__Problem description__
The copy you return must begin at the line containing "dough log <box>182,83,388,148</box>" and end at the final line of the listing below, with every picture left out.

__Listed records__
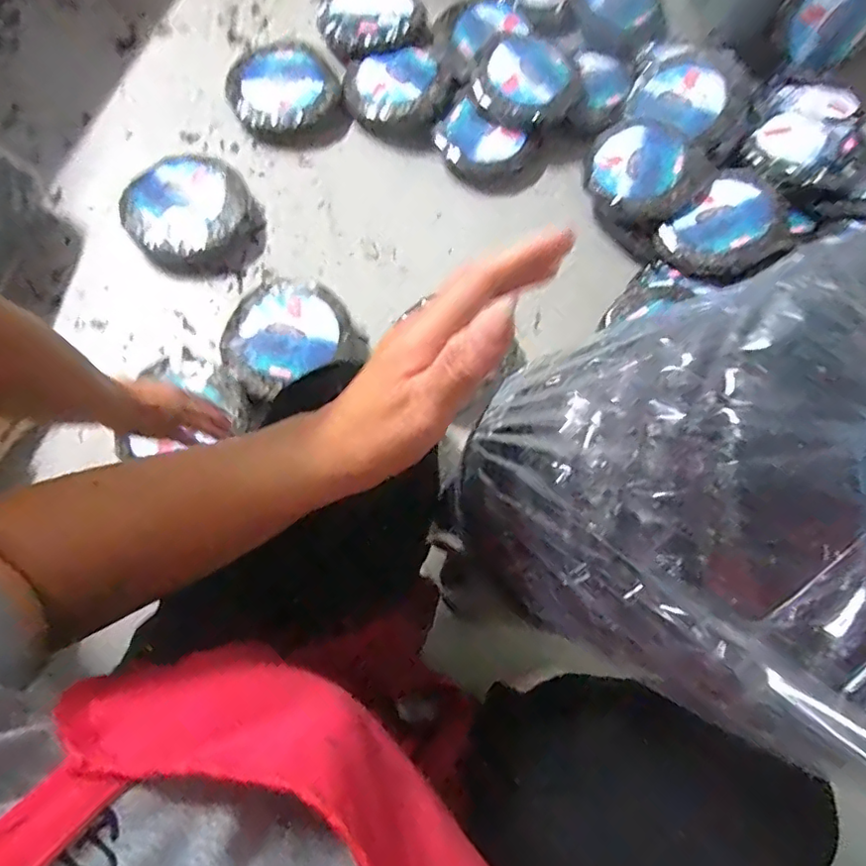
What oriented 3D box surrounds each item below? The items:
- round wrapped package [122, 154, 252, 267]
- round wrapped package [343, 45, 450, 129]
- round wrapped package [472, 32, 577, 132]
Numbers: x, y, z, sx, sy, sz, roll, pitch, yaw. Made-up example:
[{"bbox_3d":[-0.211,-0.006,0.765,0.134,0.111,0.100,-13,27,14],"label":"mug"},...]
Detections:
[{"bbox_3d":[-0.425,-0.383,0.970,0.194,0.062,0.192,1,73,-3],"label":"round wrapped package"},{"bbox_3d":[-0.068,-0.647,1.063,0.192,0.052,0.159,-18,75,-8],"label":"round wrapped package"},{"bbox_3d":[0.167,-0.654,1.059,0.178,0.065,0.186,1,73,-3],"label":"round wrapped package"}]

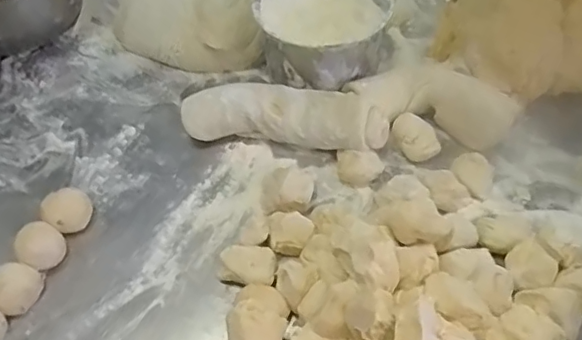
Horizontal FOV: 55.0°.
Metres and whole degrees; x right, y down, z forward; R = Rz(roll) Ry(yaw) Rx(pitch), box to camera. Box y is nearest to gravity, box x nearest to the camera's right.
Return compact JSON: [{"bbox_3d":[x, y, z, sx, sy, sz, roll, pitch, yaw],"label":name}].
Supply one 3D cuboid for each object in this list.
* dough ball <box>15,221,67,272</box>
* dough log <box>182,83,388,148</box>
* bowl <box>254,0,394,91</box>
[{"bbox_3d":[-0.233,0.073,0.523,0.040,0.042,0.033,-31,55,-21],"label":"dough ball"},{"bbox_3d":[-0.006,-0.054,0.598,0.211,0.062,0.054,8,50,10],"label":"dough log"},{"bbox_3d":[0.040,-0.159,0.666,0.142,0.096,0.155,-2,49,2],"label":"bowl"}]

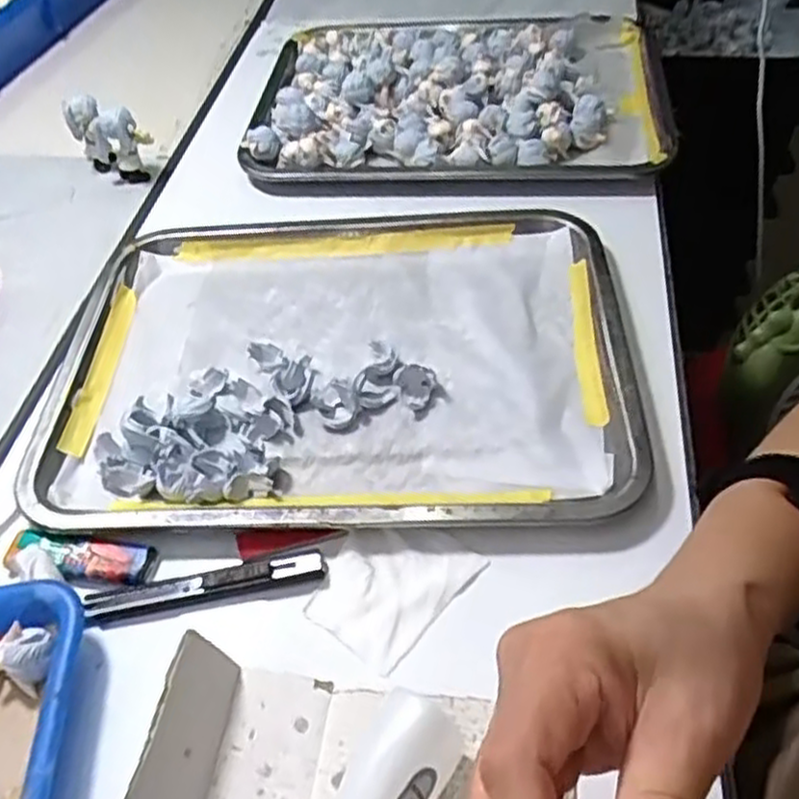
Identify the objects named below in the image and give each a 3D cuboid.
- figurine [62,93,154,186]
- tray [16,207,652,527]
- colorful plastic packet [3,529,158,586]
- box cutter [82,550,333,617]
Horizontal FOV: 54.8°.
[{"bbox_3d":[-0.241,-0.215,0.639,0.070,0.066,0.025,19,53,20],"label":"figurine"},{"bbox_3d":[-0.036,-0.031,0.482,0.340,0.026,0.251,-2,49,3],"label":"tray"},{"bbox_3d":[-0.171,0.082,0.406,0.077,0.008,0.022,4,49,8],"label":"colorful plastic packet"},{"bbox_3d":[-0.099,0.093,0.393,0.121,0.008,0.017,-11,49,-5],"label":"box cutter"}]

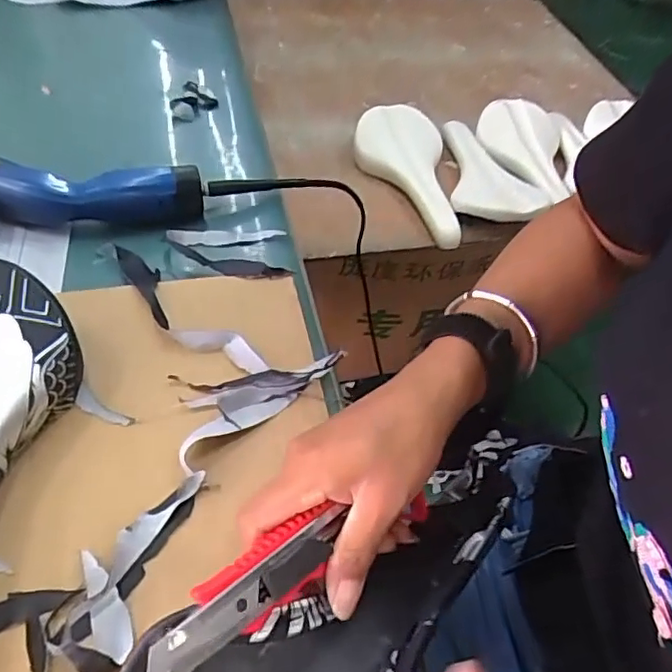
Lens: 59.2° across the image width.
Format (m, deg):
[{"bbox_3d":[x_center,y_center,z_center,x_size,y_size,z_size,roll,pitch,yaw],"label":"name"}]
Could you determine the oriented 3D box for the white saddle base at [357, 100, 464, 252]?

__Output__
* dough log <box>182,83,388,148</box>
* bowl <box>254,0,394,91</box>
[{"bbox_3d":[-0.233,0.073,0.523,0.040,0.042,0.033,-31,55,-21],"label":"dough ball"},{"bbox_3d":[-0.006,-0.054,0.598,0.211,0.062,0.054,8,50,10],"label":"dough log"},{"bbox_3d":[0.040,-0.159,0.666,0.142,0.096,0.155,-2,49,2],"label":"bowl"}]

Identify the objects named below in the image and give each a 3D cuboid.
- figurine [62,93,154,186]
- tray [16,207,652,527]
- colorful plastic packet [3,529,158,586]
- box cutter [82,550,333,617]
Horizontal FOV: 54.8°.
[{"bbox_3d":[-0.241,-0.215,0.639,0.070,0.066,0.025,19,53,20],"label":"figurine"},{"bbox_3d":[-0.036,-0.031,0.482,0.340,0.026,0.251,-2,49,3],"label":"tray"},{"bbox_3d":[-0.171,0.082,0.406,0.077,0.008,0.022,4,49,8],"label":"colorful plastic packet"},{"bbox_3d":[-0.099,0.093,0.393,0.121,0.008,0.017,-11,49,-5],"label":"box cutter"}]

Lens: 59.2° across the image width.
Format (m, deg):
[{"bbox_3d":[x_center,y_center,z_center,x_size,y_size,z_size,roll,pitch,yaw],"label":"name"}]
Could you determine the oriented 3D box for the white saddle base at [357, 100, 464, 252]?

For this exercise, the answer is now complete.